> Extract to read:

Responding to Hurricane Maria

Hurricane Maria made landfall in the U.S. Virgin Islands and Puerto Rico on September 20 as a Category 4 storm, and the devastation it wrought has quickly snowballed into a humanitarian crisis. The official death toll is at 16, but 
could rise into the hundreds as officials find additional victims on more remote areas of the island. Nearly the entire island is without electricity, and it could take six months to restore power. Critical supplies, such as food, water, and fuel for medical facilities are dwindling, and aid is stuck in warehouses because of logistical breakdowns. We stand with the people of Puerto Rico, who are desperately in need of assistance if they are going to weather the weeks and months of hardship to come.

Indivisible groups across the United States came together to provide aid to Texas and Florida after Hurricanes Harvey and Irma. Now, we are asking you to turn your compassion into action for the millions of American citizens in Puerto Rico and the U.S. Virgin Islands. Here are a few things you can do to help:


Organizations working to alleviate the shortages of food, water, fuel, and medicine in Puerto Rico need financial support to reach as many people as possible, as quickly as possible. Donating to one of these groups is the most effective and immediate way to help from afar. Here is a list of some of the charities engaged in this urgent work.

[Collected data]
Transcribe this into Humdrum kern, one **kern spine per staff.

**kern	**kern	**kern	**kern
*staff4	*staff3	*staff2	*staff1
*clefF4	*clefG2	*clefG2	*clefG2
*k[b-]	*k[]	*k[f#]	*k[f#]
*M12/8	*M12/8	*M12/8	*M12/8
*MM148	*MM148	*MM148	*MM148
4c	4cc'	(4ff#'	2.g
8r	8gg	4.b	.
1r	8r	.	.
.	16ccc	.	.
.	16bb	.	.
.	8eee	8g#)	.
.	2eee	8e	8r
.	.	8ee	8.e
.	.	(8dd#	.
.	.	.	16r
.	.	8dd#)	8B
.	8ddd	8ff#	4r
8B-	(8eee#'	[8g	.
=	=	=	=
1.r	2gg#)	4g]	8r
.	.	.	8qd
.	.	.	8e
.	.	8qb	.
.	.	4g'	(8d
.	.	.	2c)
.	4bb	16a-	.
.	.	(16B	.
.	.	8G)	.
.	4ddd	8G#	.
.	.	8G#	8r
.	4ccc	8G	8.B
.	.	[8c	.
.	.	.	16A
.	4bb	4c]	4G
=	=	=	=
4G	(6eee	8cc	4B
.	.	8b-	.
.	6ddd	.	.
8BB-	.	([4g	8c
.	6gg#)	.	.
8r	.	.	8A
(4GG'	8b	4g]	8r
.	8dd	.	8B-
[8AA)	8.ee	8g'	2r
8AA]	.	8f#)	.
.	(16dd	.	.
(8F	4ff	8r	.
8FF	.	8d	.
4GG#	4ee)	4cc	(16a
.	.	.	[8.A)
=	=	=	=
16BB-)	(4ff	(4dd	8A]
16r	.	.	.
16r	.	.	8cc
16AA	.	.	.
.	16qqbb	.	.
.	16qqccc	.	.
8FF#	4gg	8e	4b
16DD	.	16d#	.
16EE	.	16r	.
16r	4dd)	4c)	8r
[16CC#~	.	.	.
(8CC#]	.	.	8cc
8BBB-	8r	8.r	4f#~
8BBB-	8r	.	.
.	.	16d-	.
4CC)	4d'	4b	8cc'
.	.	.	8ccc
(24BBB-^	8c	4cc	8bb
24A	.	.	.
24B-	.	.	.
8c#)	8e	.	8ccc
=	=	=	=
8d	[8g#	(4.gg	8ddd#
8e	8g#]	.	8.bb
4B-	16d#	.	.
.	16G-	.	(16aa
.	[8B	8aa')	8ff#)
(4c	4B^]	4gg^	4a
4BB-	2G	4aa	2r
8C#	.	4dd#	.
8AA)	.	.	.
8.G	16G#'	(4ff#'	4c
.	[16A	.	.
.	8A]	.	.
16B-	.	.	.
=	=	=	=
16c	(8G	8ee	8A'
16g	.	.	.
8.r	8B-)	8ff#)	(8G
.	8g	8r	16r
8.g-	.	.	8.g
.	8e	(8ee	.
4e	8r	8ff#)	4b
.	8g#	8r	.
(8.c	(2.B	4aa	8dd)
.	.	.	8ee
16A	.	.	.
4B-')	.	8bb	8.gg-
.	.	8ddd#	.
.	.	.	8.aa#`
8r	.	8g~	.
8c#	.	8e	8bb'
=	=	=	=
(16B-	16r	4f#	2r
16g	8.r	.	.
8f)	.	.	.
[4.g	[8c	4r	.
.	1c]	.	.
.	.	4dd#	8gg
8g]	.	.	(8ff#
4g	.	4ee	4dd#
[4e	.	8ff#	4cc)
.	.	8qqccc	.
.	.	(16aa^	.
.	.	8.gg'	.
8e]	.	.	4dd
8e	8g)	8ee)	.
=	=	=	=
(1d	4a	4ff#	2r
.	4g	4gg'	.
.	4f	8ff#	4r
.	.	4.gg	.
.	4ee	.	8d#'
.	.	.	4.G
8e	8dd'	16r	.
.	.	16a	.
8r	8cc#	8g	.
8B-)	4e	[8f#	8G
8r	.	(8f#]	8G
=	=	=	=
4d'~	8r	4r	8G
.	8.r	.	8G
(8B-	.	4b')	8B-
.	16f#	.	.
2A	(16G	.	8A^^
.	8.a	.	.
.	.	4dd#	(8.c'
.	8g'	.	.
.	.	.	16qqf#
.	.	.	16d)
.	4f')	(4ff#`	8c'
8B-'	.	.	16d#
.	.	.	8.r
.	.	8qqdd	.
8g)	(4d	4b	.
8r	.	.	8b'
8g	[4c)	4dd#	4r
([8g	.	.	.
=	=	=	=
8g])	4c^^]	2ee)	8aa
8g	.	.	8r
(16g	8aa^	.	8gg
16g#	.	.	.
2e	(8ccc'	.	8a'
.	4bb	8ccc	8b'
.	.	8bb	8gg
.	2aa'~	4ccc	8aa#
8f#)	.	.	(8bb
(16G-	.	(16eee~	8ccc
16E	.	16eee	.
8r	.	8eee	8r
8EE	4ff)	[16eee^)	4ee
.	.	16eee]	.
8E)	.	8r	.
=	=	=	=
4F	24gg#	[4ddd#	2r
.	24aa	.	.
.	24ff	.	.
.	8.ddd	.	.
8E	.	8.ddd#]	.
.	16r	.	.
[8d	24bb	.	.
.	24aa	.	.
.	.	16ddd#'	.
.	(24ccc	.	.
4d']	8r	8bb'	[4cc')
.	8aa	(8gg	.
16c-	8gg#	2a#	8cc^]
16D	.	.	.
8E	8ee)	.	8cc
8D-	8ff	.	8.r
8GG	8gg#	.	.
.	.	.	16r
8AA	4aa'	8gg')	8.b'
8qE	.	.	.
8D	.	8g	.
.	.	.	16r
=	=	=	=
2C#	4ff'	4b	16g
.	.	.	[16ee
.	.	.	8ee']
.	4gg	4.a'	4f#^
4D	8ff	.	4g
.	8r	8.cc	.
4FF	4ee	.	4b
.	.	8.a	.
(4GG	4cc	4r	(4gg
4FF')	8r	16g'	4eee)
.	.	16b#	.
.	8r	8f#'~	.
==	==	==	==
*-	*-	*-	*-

> Study questions:
(A) Answer these questions from the Hurricane Maria page:
(i) At what category did Hurricane Maria make landfall?
(ii) How long could it take to restore power to the island?
(iii) Which two states did Indivisible groups aid after Hurricanes Harvey and Irma?
(B) According to the Hurricane Maria page, why is aid stuck in warehouses? Answer in one to three sentences.
(C) Print the passage of the Hurricane Maria page starting at "Responding to Hurricane" and ending at "hardship to come.".
The rows above have no connection to the Hurricane Maria page.

> Solutions to each task:
(A)
(i) Category 4.
(ii) Six months.
(iii) Texas and Florida.

(B) Aid is stuck in warehouses because of logistical breakdowns.

(C)
Responding to Hurricane Maria

Hurricane Maria made landfall in the U.S. Virgin Islands and Puerto Rico on September 20 as a Category 4 storm, and the devastation it wrought has quickly snowballed into a humanitarian crisis. The official death toll is at 16, but 
could rise into the hundreds as officials find additional victims on more remote areas of the island. Nearly the entire island is without electricity, and it could take six months to restore power. Critical supplies, such as food, water, and fuel for medical facilities are dwindling, and aid is stuck in warehouses because of logistical breakdowns. We stand with the people of Puerto Rico, who are desperately in need of assistance if they are going to weather the weeks and months of hardship to come.